The European Commission has set out proposals for updating rules which govern the use of personal telecoms data that would expand their remit to cover email and mobile messaging data for the first time — meaning the ePrivacy regulation would also apply to web companies such as Facebook, WhatsApp, Apple and Google.
Telcos have long complained about regulatory asymmetry vis-a-vis use of personal data, with tougher privacy rules applying to data sent using their services vs data sent via comms apps and services operated by Internet companies.

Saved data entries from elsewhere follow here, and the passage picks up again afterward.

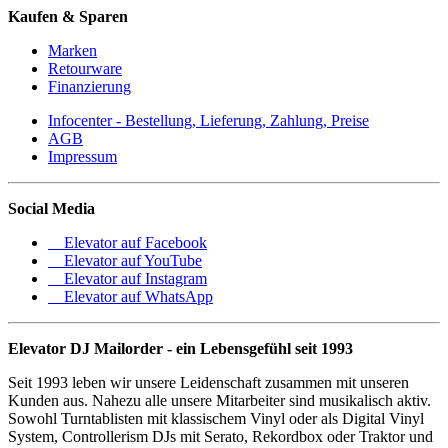
Kaufen & Sparen
Marken
Retourware
Finanzierung
Infocenter - Bestellung, Lieferung, Zahlung, Preise
AGB
Impressum
Social Media
Elevator auf Facebook
Elevator auf YouTube
Elevator auf Instagram
Elevator auf WhatsApp
Elevator DJ Mailorder - ein Lebensgefühl seit 1993
Seit 1993 leben wir unsere Leidenschaft zusammen mit unseren
Kunden aus. Nahezu alle unsere Mitarbeiter sind musikalisch aktiv.
Sowohl Turntablisten mit klassischem Vinyl oder als Digital Vinyl
System, Controllerism DJs mit Serato, Rekordbox oder Traktor und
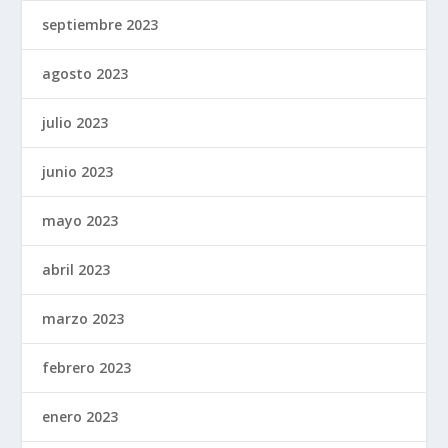
septiembre 2023
agosto 2023
julio 2023
junio 2023
mayo 2023
abril 2023
marzo 2023
febrero 2023
enero 2023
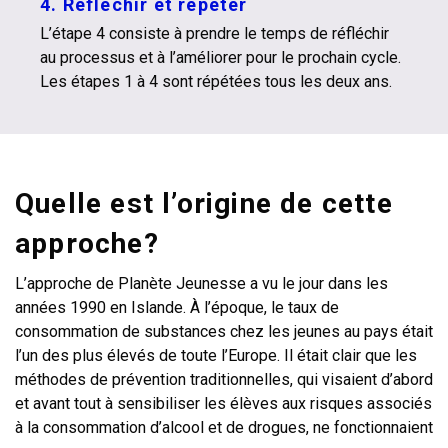
4. Réfléchir et répéter
L’étape 4 consiste à prendre le temps de réfléchir
au processus et à l’améliorer pour le prochain cycle.
Les étapes 1 à 4 sont répétées tous les deux ans.
Quelle est l’origine de cette
approche?
L’approche de Planète Jeunesse a vu le jour dans les
années 1990 en Islande. À l’époque, le taux de
consommation de substances chez les jeunes au pays était
l’un des plus élevés de toute l’Europe. Il était clair que les
méthodes de prévention traditionnelles, qui visaient d’abord
et avant tout à sensibiliser les élèves aux risques associés
à la consommation d’alcool et de drogues, ne fonctionnaient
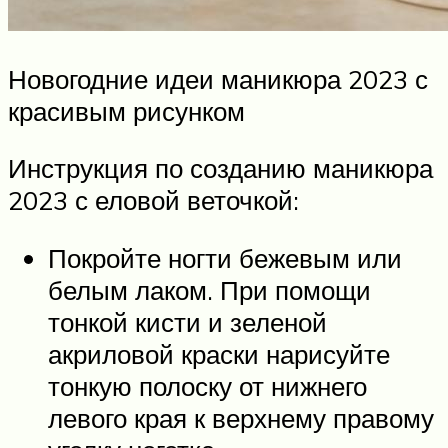
Новогодние идеи маникюра 2023 с
красивым рисунком
Инструкция по созданию маникюра
2023 с еловой веточкой:
Покройте ногти бежевым или
белым лаком. При помощи
тонкой кисти и зеленой
акриловой краски нарисуйте
тонкую полоску от нижнего
левого края к верхнему правому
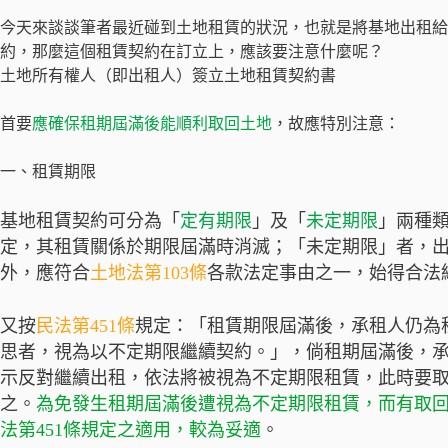
今天來談談筆者最近碰到土地租賃的狀況，也就是將基地出租給
約，那麼這個租賃契約在訂立上，應該要注意什麼呢？
土地所有權人（即出租人）簽立土地租賃契約書
首要
應確保租期屆滿後能順利取回土地
，故應特別注意：
一、租賃期限
基地租賃契約可分為「
定有期限
」及「
未定期限
」兩種
定，其租賃關係於期限屆滿時消滅；「未定期限」者，
外，應符合
土地法第103條
各款法定事由之一，始得合法
又按
民法第451條
規定：「租賃期限屆滿後，承租人仍為
思者，視為以不定期限繼續契約。」，倘租期屆滿後，
示反對繼續出租，依法將被視為不定期限租賃，此時要取
之。
為免發生租期屆滿後遭視為不定期限租賃，而有取
法第451條規定之適用，較為妥適
。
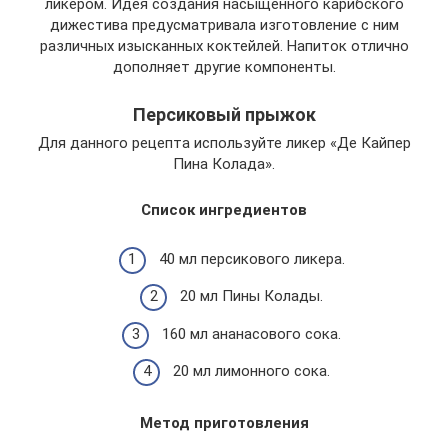
ликером. Идея создания насыщенного карибского
дижестива предусматривала изготовление с ним
различных изысканных коктейлей. Напиток отлично
дополняет другие компоненты.
Персиковый прыжок
Для данного рецепта используйте ликер «Де Кайпер
Пина Колада».
Список ингредиентов
40 мл персикового ликера.
20 мл Пины Колады.
160 мл ананасового сока.
20 мл лимонного сока.
Метод приготовления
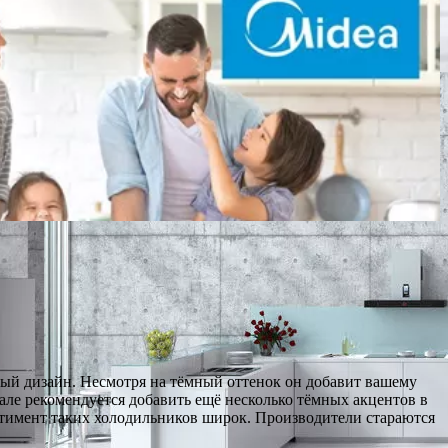
ый дизайн. Несмотря на тёмный оттенок он добавит вашему
але рекомендуется добавить ещё несколько тёмных акцентов в
ртимент таких холодильников широк. Производители стараются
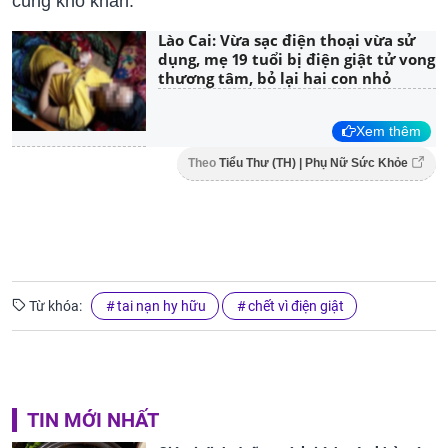
cùng khó khăn.
Lào Cai: Vừa sạc điện thoại vừa sử
dụng, mẹ 19 tuổi bị điện giật tử vong
thương tâm, bỏ lại hai con nhỏ
Xem thêm
Theo
Tiểu Thư (TH) | Phụ Nữ Sức Khỏe
Từ khóa:
tai nạn hy hữu
chết vì điện giật
TIN MỚI NHẤT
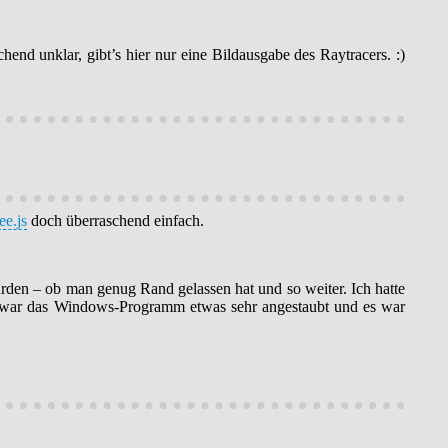
hend unklar, gibt’s hier nur eine Bildausgabe des Raytracers. :)
ee.js
doch überraschend einfach.
den – ob man genug Rand gelassen hat und so weiter. Ich hatte
en war das Windows-Programm etwas sehr angestaubt und es war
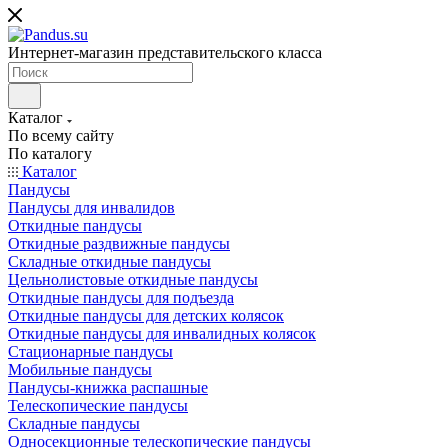
Интернет-магазин представительского класса
Каталог
По всему сайту
По каталогу
Каталог
Пандусы
Пандусы для инвалидов
Откидные пандусы
Откидные раздвижные пандусы
Складные откидные пандусы
Цельнолистовые откидные пандусы
Откидные пандусы для подъезда
Откидные пандусы для детских колясок
Откидные пандусы для инвалидных колясок
Стационарные пандусы
Мобильные пандусы
Пандусы-книжка распашные
Телескопические пандусы
Складные пандусы
Односекционные телескопические пандусы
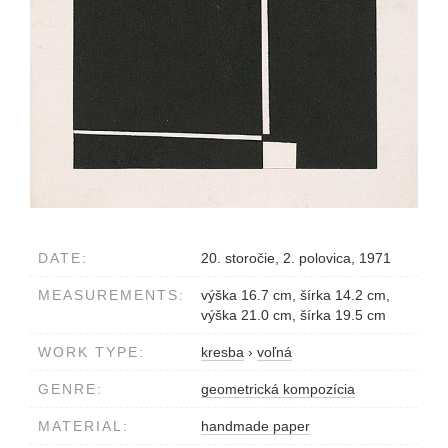
DATE:
20. storočie, 2. polovica, 1971
MEASUREMENTS:
výška 16.7 cm, šírka 14.2 cm,
výška 21.0 cm, šírka 19.5 cm
WORK TYPE:
kresba
›
voľná
GENRE:
geometrická kompozícia
MATERIAL:
handmade paper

All electronics comms providers would be covered under the new proposal — to, as the EC puts it, “reflect the market reality” — although telcos are still not happy, with ETNO and the GSMA putting out a statement arguing the proposal new ePrivacy rules still impose stricter requirements on them when it comes to processing certain types of data vs other comms players.
“Rules applying to the processing of location data in connected cars, IoT devices or mobile apps illustrate the issues at stake, as we risk to jeopardise 5G business models,” they argue, calling instead for a “trust-based use of the data collected by telecom operators”.
The new rules would allow telcos to make use of comms content and/or metadata to provide “additional services” — such as, in one example provided by the EC, producing heat maps that indicate the presence of individuals to help public authorities and transport companies when developing new infrastructure projects.
Although user consent must be obtained for processing data for such purposes — hence the telcos’ complaints they will be unable to complete on a level playing field with other providers already offer additional services, such as digital mapping.
Cookie rules are also set to change under the new proposal — in a bid to streamline what the EC dubs “an overload of consent requests for internet users”; itself the result of a 2009 update to the ePrivacy Directive.
The EC claims the new rules will give users more control over cookie settings, providing “an easy way to accept or refuse the tracking of cookies and other identifiers in case of privacy risks”. Although it remains to be seen whether they will impact the flotilla of cookie consent notifications that accompany Europeans around the web.
Advertising industry groups aren’t happy with the proposed changes, with the IAB claiming the new law would “undeniably damage the advertising business model”, while still — it argues — putting a heavy burden on web users when it comes to cookie setting admin.
“Without significant improvements to the proposed text, users would have to actively change the settings of every single device and app they use, and more actively deal with constant requests for permission for the use of harmless cookies when visiting websites and using other digital services,” the IAB claims.
Despite ad industry complaints, some use-cases for what the EC dubs “non-privacy intrusive cookies” will no longer require consent under the proposals, such as cookies used to remember shopping cart history, or set by a visited website counting the number of visitors to that website. Although that suggests there may be confusion ahead for services to determine when/whether they need to obtain consent for their cookie or not.
Another ad group, the EACA, has also complained the ePrivacy proposals take “a restrictive approach towards third party data-driven business services providers” — warning they “may provoke the further accumulation of data by a few large global companies, while inadvertently excluding other businesses from the competition”.
Other aims for the new regulation are to harmonize the rules with the EU’s updated General Data Protection Direction (GDPR), which was overhauled last year — and is due to come into force in the EU in 2018. This means the stricter fines for data protection violations set out in the GDPR (of up to four per cent of a company’s global revenue) will also apply for companies breaching the EU’s ePrivacy rules.
Not included in the proposal: an earlier suggestion to have browsers default to not allow cookies; a strict privacy by design framework; and an earlier plan to allow EU citizens to bring class action lawsuits for privacy infringements…
The Commission ran a public consultation on changing the ePrivacy directive last year, taking feedback from various consumer and industry groups — though not, in the event, following the vast majority opinion of EU citizens (81.2 per cent), nor of public authorities (63 per cent), who supported imposing obligations on manufacturers of terminal equipment to market products with privacy-by-default settings activated (vs 58.3 per cent of industry favoring the option to support “self/co-regulation”).
The EC had originally hoped to have new ePrivacy rules proposed by the end of 2016, but that’s been pushed into the start of the new year. The new proposals will now need to be debated and accepted by the European Parliament and EU Member States before they become regional law — so it’s likely there will be amendments (and much fierce lobbying) along the way.
The EC is aiming for the regulation to be adoption by May 25, 2018 — when the GDPR is due to come into force.